Overview and key facts on Glan Lash opencast coal mine extension application. The extension application was to extract a further 95,038 tonnes of coal (more than the original coal mine, licenced for just 92,500 tonnes).
Key Welsh Government policies relating to coal extraction include:
Planning Policy Wales (Edition 11) s.5.10.14 “Proposals for opencast, deep-mine development or colliery spoil disposal should not be permitted. Should, in wholly exceptional circumstances, proposals be put forward they would clearly need to demonstrate why they are needed in the context of climate change emissions reductions targets and for reasons of national energy security.”

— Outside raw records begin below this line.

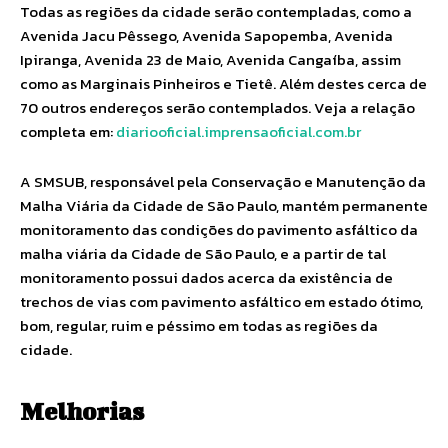
Todas as regiões da cidade serão contempladas, como a
Avenida Jacu Pêssego, Avenida Sapopemba, Avenida
Ipiranga, Avenida 23 de Maio, Avenida Cangaíba, assim
como as Marginais Pinheiros e Tietê. Além destes cerca de
70 outros endereços serão contemplados. Veja a relação
completa em:
diariooficial.imprensaoficial.com.br
A SMSUB, responsável pela Conservação e Manutenção da
Malha Viária da Cidade de São Paulo, mantém permanente
monitoramento das condições do pavimento asfáltico da
malha viária da Cidade de São Paulo, e a partir de tal
monitoramento possui dados acerca da existência de
trechos de vias com pavimento asfáltico em estado ótimo,
bom, regular, ruim e péssimo em todas as regiões da
cidade.
Melhorias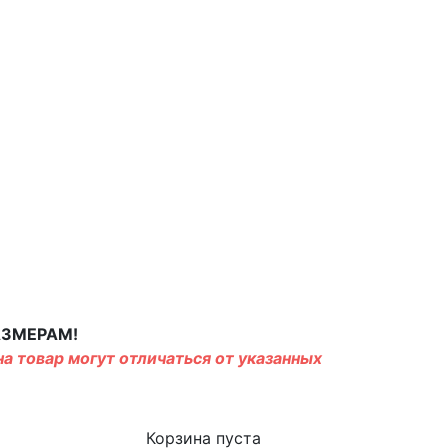
АЗМЕРАМ!
а товар могут отличаться от указанных
Корзина пуста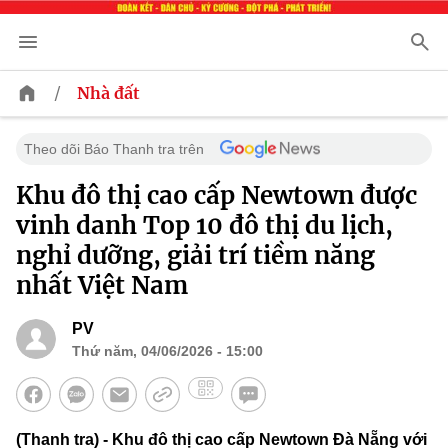
/
Nhà đất
Theo dõi Báo Thanh tra trên
Khu đô thị cao cấp Newtown được
vinh danh Top 10 đô thị du lịch,
nghỉ dưỡng, giải trí tiềm năng
nhất Việt Nam
PV
Thứ năm, 04/06/2026 - 15:00
(Thanh tra) - Khu đô thị cao cấp Newtown Đà Nẵng với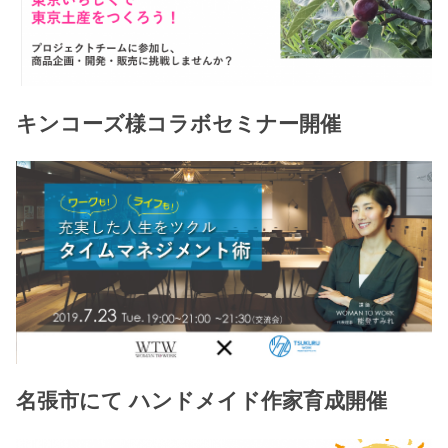
キンコーズ様コラボセミナー開催
名張市にて ハンドメイド作家育成開催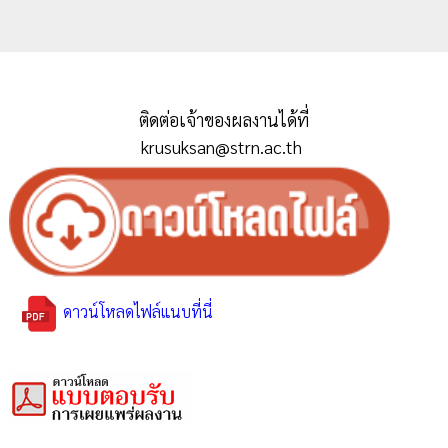
ติดต่อเจ้าของผลงานได้ที่
krusuksan@strn.ac.th
ดาวน์โหลดไฟล์แนบที่นี่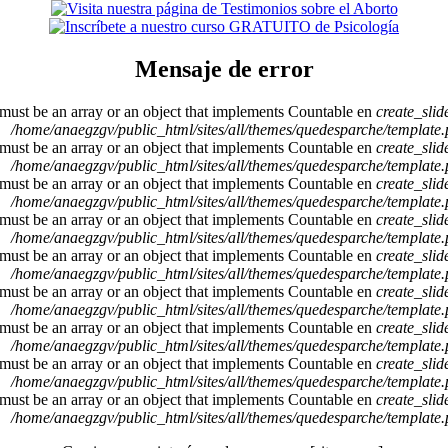
Mensaje de error
 must be an array or an object that implements Countable en
create_sli
/home/anaegzgv/public_html/sites/all/themes/quedesparche/template
 must be an array or an object that implements Countable en
create_sli
/home/anaegzgv/public_html/sites/all/themes/quedesparche/template
 must be an array or an object that implements Countable en
create_sli
/home/anaegzgv/public_html/sites/all/themes/quedesparche/template
 must be an array or an object that implements Countable en
create_sli
/home/anaegzgv/public_html/sites/all/themes/quedesparche/template
 must be an array or an object that implements Countable en
create_sli
/home/anaegzgv/public_html/sites/all/themes/quedesparche/template
 must be an array or an object that implements Countable en
create_sli
/home/anaegzgv/public_html/sites/all/themes/quedesparche/template
 must be an array or an object that implements Countable en
create_sli
/home/anaegzgv/public_html/sites/all/themes/quedesparche/template
 must be an array or an object that implements Countable en
create_sli
/home/anaegzgv/public_html/sites/all/themes/quedesparche/template
 must be an array or an object that implements Countable en
create_sli
/home/anaegzgv/public_html/sites/all/themes/quedesparche/template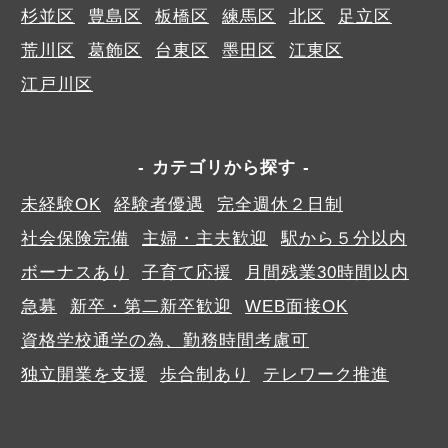
杉並区
豊島区
板橋区
練馬区
北区
足立区
荒川区
葛飾区
台東区
墨田区
江東区
江戸川区
カテゴリから探す
未経験OK
経験者優遇
完全週休２日制
社会保険完備
主婦・主夫歓迎
駅から５分以内
ボーナスあり
子育て応援
月間残業30時間以内
急募
新卒・第二新卒歓迎
WEB面接OK
資格学校通学の為、勤務時間考慮可
独立開業を支援
歩合制あり
テレワーク推進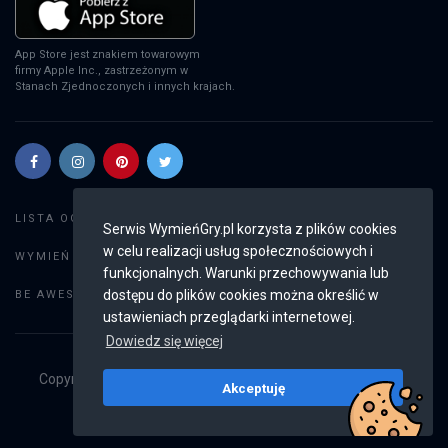
App Store jest znakiem towarowym
firmy Apple Inc., zastrzeżonym w
Stanach Zjednoczonych i innych krajach.
Szukaj gier
LISTA OGŁOSZEŃ:
Serwis WymieńGry.pl korzysta z plików cookies
w celu realizacji usług społecznościowych i
Dodaj ogłoszenie
WYMIEŃ GRY:
funkcjonalnych. Warunki przechowywania lub
Weryfikacja konta
dostępu do plików cookies można określić w
BE AWESOME:
ustawieniach przeglądarki internetowej.
Dowiedz się więcej
Copyright © 2019 - 2026
WymieńGry.pl
Wszystkie prawa
Akceptuję
zastrzeżone
v2.8.4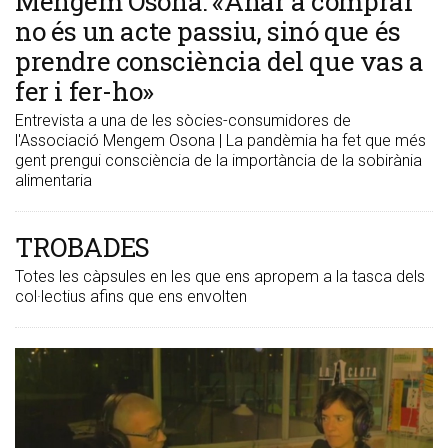
Mengem Osona: «Anar a comprar
no és un acte passiu, sinó que és
prendre consciència del que vas a
fer i fer-ho»
Entrevista a una de les sòcies-consumidores de
l'Associació Mengem Osona | La pandèmia ha fet que més
gent prengui consciència de la importància de la sobirània
alimentaria
TROBADES
Totes les càpsules en les que ens apropem a la tasca dels
col·lectius afins que ens envolten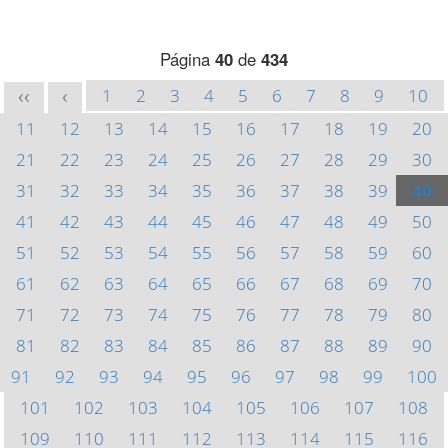
Página
40
de
434
1
2
3
4
5
6
7
8
9
10
<<
<
11
12
13
14
15
16
17
18
19
20
21
22
23
24
25
26
27
28
29
30
31
32
33
34
35
36
37
38
39
40
41
42
43
44
45
46
47
48
49
50
51
52
53
54
55
56
57
58
59
60
61
62
63
64
65
66
67
68
69
70
71
72
73
74
75
76
77
78
79
80
81
82
83
84
85
86
87
88
89
90
91
92
93
94
95
96
97
98
99
100
101
102
103
104
105
106
107
108
109
110
111
112
113
114
115
116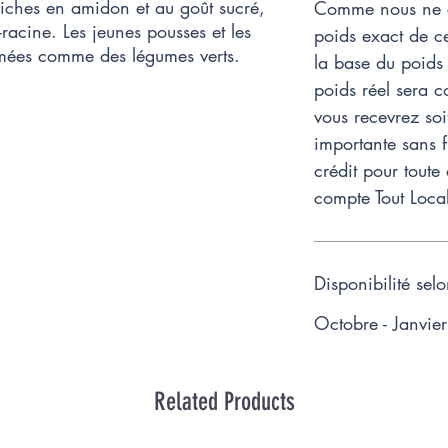
riches en amidon et au goût sucré,
Comme nous ne c
racine. Les jeunes pousses et les
poids exact de ce
mmées comme des légumes verts.
la base du poids 
poids réel sera c
vous recevrez soi
importante sans f
crédit pour toute
compte Tout Loca
Disponibilité sel
Octobre - Janvier
Related Products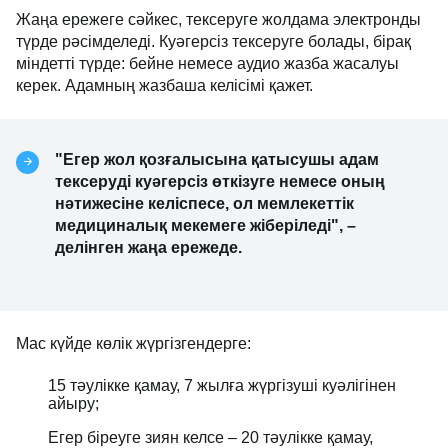
Жаңа ережеге сәйкес, тексеруге жолдама электронды
түрде рәсімделеді. Куәгерсіз тексеруге болады, бірақ
міндетті түрде: бейне немесе аудио жазба жасалуы
керек. Адамның жазбаша келісімі қажет.
"Егер жол қозғалысына қатысушы адам
тексеруді куәгерсіз өткізуге немесе оның
нәтижесіне келіспесе, ол мемлекеттік
медициналық мекемеге жіберіледі", –
делінген жаңа ережеде.
Мас күйде көлік жүргізгендерге:
15 тәулікке қамау, 7 жылға жүргізуші куәлігінен
айыру;
Егер біреуге зиян келсе – 20 тәулікке қамау,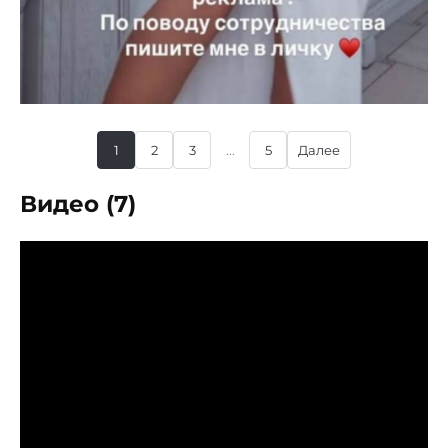
1
2
3
...
5
Далее
Видео (7)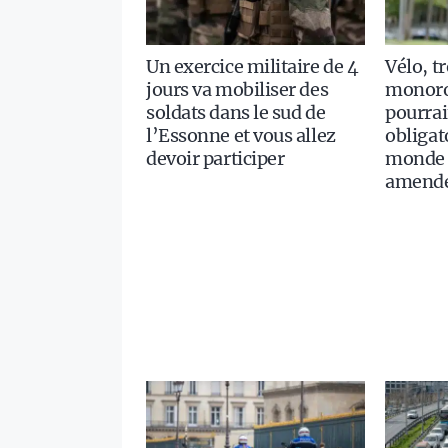
Un exercice militaire de 4
Vélo, tr
jours va mobiliser des
monorou
soldats dans le sud de
pourrai
l’Essonne et vous allez
obligat
devoir participer
monde 
amende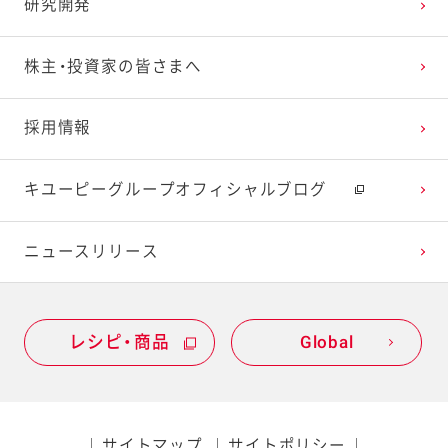
研究開発
株主・投資家の皆さまへ
採用情報
キユーピーグループオフィシャルブログ
ニュースリリース
レシピ・商品
Global
サイトマップ
サイトポリシー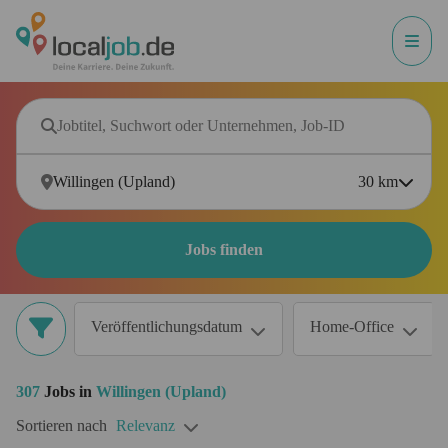
30
km
Jobs finden
Veröffentlichungsdatum
Home-Office
307
Jobs in
Willingen (Upland)
Sortieren nach
Relevanz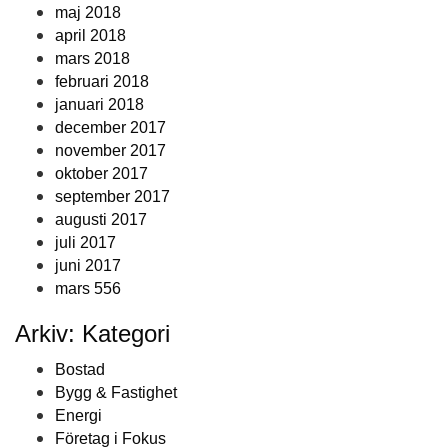
maj 2018
april 2018
mars 2018
februari 2018
januari 2018
december 2017
november 2017
oktober 2017
september 2017
augusti 2017
juli 2017
juni 2017
mars 556
Arkiv: Kategori
Bostad
Bygg & Fastighet
Energi
Företag i Fokus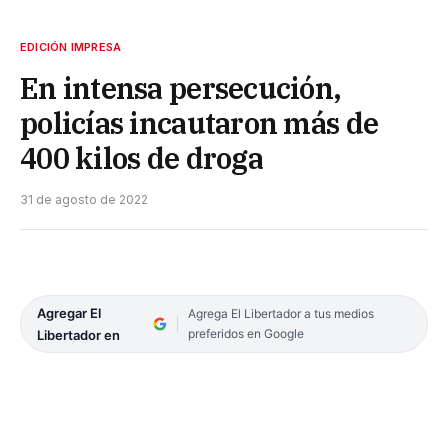
EDICIÓN IMPRESA
En intensa persecución,
policías incautaron más de
400 kilos de droga
31 de agosto de 2022
Agregar El
Agrega El Libertador a tus medios
preferidos en Google
Libertador en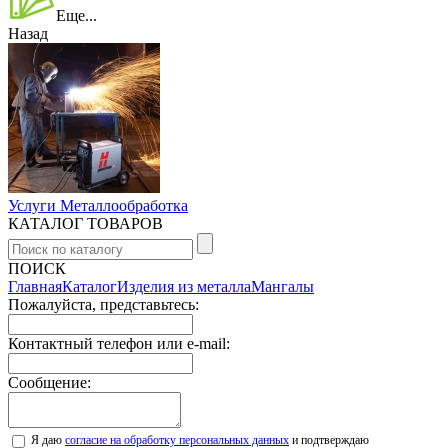
Еще...
Назад
Услуги Металлообработка
КАТАЛОГ ТОВАРОВ
ПОИСК
Главная
Каталог
Изделия из металла
Мангалы
Пожалуйста, представьтесь:
Контактный телефон или e-mail:
Сообщение:
Я даю
согласие на обработку персональных данных
и подтверждаю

Minerals Technical Advice Note 2: Coal “Government policies and planning guidance on the provision of coal have previously been set out in Mineral Planning Guidance Note 3 (MPG3) published in 1994 for England and Wales. MPG 3 (1994), apart from the Annexes, was cancelled by MPPW. This MTAN supersedes the 1994 Annexes, which are hereby cancelled… This coal MTAN sets out how impacts should be assessed and what mitigation measures should be adopted, and seeks to identify the environmental and social costs of coal operations so that they are properly met by the operator.”
Coal policy statement, 22 March 2021: “The opening of new coal mines or the extension of existing coaling operations in Wales would add to the global supply of coal, having a significant effect on Wales’ and the UK’s legally binding carbon budgets as well as international efforts to limit the impact of climate change. Therefore, Welsh Ministers do not intend to authorise new Coal Authority mining operation licences or variations to existing licences. Coal licences may be needed in wholly exceptional circumstances and each application will be decided on its own merits, but the presumption will always be against coal extraction.”